Minha cabeça tentava elaborar uma profusão de informações negativas a meu respeito e inúmeros comandos de culpa, vergonha e medo; e nada me demovia da culpabilidade de tudo que havia de errado no mundo. Carregava-a nas costas num processo de punição e vitimização intenso e violento.
(...)
Sentia um peso que chegava a me sufocar, vivia em constante desequilíbrio e desenvolvia algumas doenças, até certo ponto, resultado de somatizações emocionais.
Andava carregada por essa terceira perna, me arrastando dia após dia, sentindo pena de mim e seguindo meu padrão vitimado, sempre na defensiva, sem me envolver profundamente com ninguém porque não havia confiança e nem me deixava levar por ela, quando havia essa possibilidade, muito menos pelo que a vida pudesse me oferecer de bom.
Mas era na minha cabeça que estava a vergonha e a culpa, não no meu corpo.
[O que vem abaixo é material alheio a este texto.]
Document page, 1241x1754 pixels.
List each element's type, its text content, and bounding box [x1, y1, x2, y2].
Minha essência não foi violada, apenas ao meu corpo a violência atingiu.
Estava submersa na ótica da violência e me encontrava vegetativa deixando a vida me levar sem minha coordenação.
Meus pensamentos coordenaram minha vida até aqui de modo carregado, em desalinho.
Agora o fazem novamente, mas demito esse padrão de medo, sofrimento e solidão.
(...)
Somente eu posso enfrentar esse processo, com a ajuda externa da terapia, é claro, mas somente eu poderia mexer no meu baú de dor.
Não denunciei meu tio, saí de casa, não há laços de amor consistentes com a minha família, mas não penso mais neles com o peso da raiva ou da vingança...
Não há fórmulas mágicas...
Cada uma de nós seguirá em seu processo de cura com seus próprios pés.
Cuido de mim, por assim dizer, caminhando mais leve tirando meus pés da lama das conseqüências do abuso e de tudo que sofri.
O meu primeiro passo foi acreditar em mim enquanto ser capaz de modificar minha própria vida, foi me dispor a trilhar o caminho do amor próprio e do auto-perdão.
(...)
Superar é um todo dia, tal o sol que nasce incansável numa dança harmônica de cotidiano e luz.
Não podemos mudar o passado, mas podemos nos cobrir com vestes mais leves como o amor próprio e o auto-conhecimento, e menos levianas que a culpa e o medo.
Podemos trazer ao presente a possibilidade da esperança e da cura.
“Sou um só, mas ainda assim sou um; não posso fazer tudo, mas ainda assim posso fazer alguma coisa; e não é porque não posso fazer tudo que vou deixar de fazer o que posso.”